Naar het oordeel van de kinderrechter is er enige, zij het zeer beperkte ruimte voor een op een eerdere machtiging tot uithuisplaatsing aansluitende periode van vrijheidsbeneming na het bereiken van de meerderjarigheidsleeftijd. Het moet binnen de grenzen van artikel 5 van het EVRM mogelijk worden geacht om jeugdzorg in een gedwongen kader voort te zetten, mits die is aangevangen vóór het bereiken van de algemene meerderjarigheidsleeftijd én er concreet uitzicht is op afronding van de behandeling binnen korte en afzienbare tijd na het bereiken van de achttienjarige leeftijd, waarbij in alle gevallen moet zijn voldaan aan het wettelijk criterium dat er nog steeds sprake is van ernstige opgroei- of opvoedingsproblemen die de ontwikkeling van de jeugdige naar volwassenheid ernstig belemmeren.
Ter zitting noch uit het verzoekschrift en de bijbehorende stukken, waaronder het laatst geldende plan van aanpak van 24 mei 2017, is gebleken dat sprake is van een vastgesteld en aangevangen hulpverleningsplan, voordat [X] de meerderjarige leeftijd heeft bereikt. Er is naar het oordeel van de kinderrechter dan ook geen sprake van voortzetting van de behandeling van [X] , waarbij wordt toegewerkt naar een andere vorm van jeugdhulp en een concreet uitzicht op de afronding van de behandeling. Daarbij komt dat ter zitting is gebleken dat [X] met het bereiken van de meerderjarige leeftijd weg moet bij ZIKOS en er thans geen passende vervolgplek en behandeling voor [X] is gevonden.

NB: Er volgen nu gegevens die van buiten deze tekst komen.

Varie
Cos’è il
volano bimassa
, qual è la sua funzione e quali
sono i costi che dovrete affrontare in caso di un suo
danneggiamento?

Indien de verzochte rechterlijke machtiging binnenkort door een rechter zou worden verleend dan zal [X] worden opgenomen in een psychiatrisch ziekenhuis of op een psychiatrische afdeling van een regulier ziekenhuis. ZIKOS van Horizon in Harreveld is niet zo’n ziekenhuis of een afdeling daarvan. Mitsdien zal de eventuele vervolgplek van [X] in geen geval een voorziening voor jeugdhulpverlening zijn.
De kinderrechter concludeert bij nadere beoordeling naar aanleiding van de behandeling ter zitting dat de gronden voor de machtiging gesloten jeugdhulp niet aanwezig zijn. De kinderrechter zal de bij beschikking van 2 maart 2018 verleende machtiging gesloten jeugdhulp dan ook bekorten, en wel tot 10 maart 2018.

De beslissing

De kinderrechter:
bekort de eerder verleende machtiging gesloten jeugdhulp betreffende de minderjarige [X] van 4 april 2018 tot 10 maart 2018.
Deze beschikking is gegeven door mr. J.H. Olthof, kinderrechter, in tegenwoordigheid van
mr. D. Turgut als griffier en in het openbaar uitgesproken op 9 maart 2018.